The architecture is the differentiator. Four specialists in parallel produce far better signal than one prompt asked to do everything — and the prompts are flat Markdown files you can iterate on without touching code.

## Cost & latency

Per-review cost depends on the diff size and which models the supervisor selects. The hard ceiling is enforced in CI: a 500-line synthetic PR fanned out across all four specialists must come in under **$0.50** and **90 seconds**, parametrized over OpenAI / Anthropic / Ollama — see [`tests/integration/test_cost_under_cap.py`](tests/integration/test_cost_under_cap.py).
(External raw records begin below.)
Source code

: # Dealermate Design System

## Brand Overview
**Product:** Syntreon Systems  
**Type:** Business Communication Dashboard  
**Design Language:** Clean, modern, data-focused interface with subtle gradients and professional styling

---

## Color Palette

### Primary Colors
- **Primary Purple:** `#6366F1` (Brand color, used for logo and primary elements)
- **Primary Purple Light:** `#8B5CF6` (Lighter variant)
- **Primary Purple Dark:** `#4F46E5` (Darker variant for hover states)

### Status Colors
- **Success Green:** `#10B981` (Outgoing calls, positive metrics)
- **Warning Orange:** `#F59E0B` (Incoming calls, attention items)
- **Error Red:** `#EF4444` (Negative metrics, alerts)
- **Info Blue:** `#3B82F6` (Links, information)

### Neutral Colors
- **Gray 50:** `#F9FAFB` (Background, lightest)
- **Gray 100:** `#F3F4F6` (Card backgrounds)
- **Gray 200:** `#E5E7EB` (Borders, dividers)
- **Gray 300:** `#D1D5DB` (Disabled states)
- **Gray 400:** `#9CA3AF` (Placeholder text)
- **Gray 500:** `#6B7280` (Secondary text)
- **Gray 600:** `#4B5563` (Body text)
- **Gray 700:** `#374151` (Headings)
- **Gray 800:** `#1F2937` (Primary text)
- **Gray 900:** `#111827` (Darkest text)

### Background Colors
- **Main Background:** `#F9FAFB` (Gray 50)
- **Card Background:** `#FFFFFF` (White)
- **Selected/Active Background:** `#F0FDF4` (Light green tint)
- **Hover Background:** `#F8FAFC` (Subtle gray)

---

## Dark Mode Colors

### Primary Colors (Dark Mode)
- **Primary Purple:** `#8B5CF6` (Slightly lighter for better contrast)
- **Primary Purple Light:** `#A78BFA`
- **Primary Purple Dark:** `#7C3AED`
In practice the cost is dominated by input tokens (the diff itself), so a small PR on `gpt-4o-mini` is typically a fraction of a cent. The composer renders the actual cost in the comment footer of every review, so the number is never hidden.

Wall-clock latency is bounded by the slowest single specialist call rather than the sum, because the four agents fan out in parallel — see [architecture.md → graph](docs/architecture.md#graph) and [`tests/integration/test_parallel_fanout.py`](tests/integration/test_parallel_fanout.py).

## Configuration

Drop a `.pr-review.yml` at your repo root:

```yaml
provider: openai
model: gpt-4o-mini

agents:
enabled: [quality, tests, performance, security]
models:
security: gpt-4o # use a smarter model where false positives hurt most

severity_threshold: medium
include_paths: ["**/*"]
exclude_paths: ["vendor/**", "**/*.generated.*"]
```

Full schema: [`docs/configuration.md`](docs/configuration.md).

## Documentation

| | |
|---|---|
| [`docs/architecture.md`](docs/architecture.md) | how the graph, supervisor, agents, cache, and reporter fit together |
| [`docs/agents.md`](docs/agents.md) | per-specialist scope, severity calibration, supervisor selection rules |
| [`docs/configuration.md`](docs/configuration.md) | full `.pr-review.yml` reference, provider switching, path filters |
| [`docs/prompts.md`](docs/prompts.md) | prompt format, output schema, iteration recipe |
| [`docs/benchmarks.md`](docs/benchmarks.md) | eval methodology and v0.1.0 baseline numbers |
| [`docs/landscape.md`](docs/landscape.md) | competitor survey and where this project fits |

## Hacking

```bash
git clone https://github.com/sukhrobnurali/pr-review-agent
cd pr-review-agent
uv sync --extra dev

uv run pytest # full suite (incl. eval benchmark)
uv run pytest -m "not eval" # fast loop
uv run pytest -m eval -s # benchmark with per-fixture report
uv run ruff check
uv run mypy src/
```

Adding a new specialist takes ~6 lines of Python plus a prompt — see [`docs/agents.md` → Adding a specialist](docs/agents.md#adding-a-specialist).

## License

[Apache 2.0](LICENSE). Patent grant matters for code-touching tools.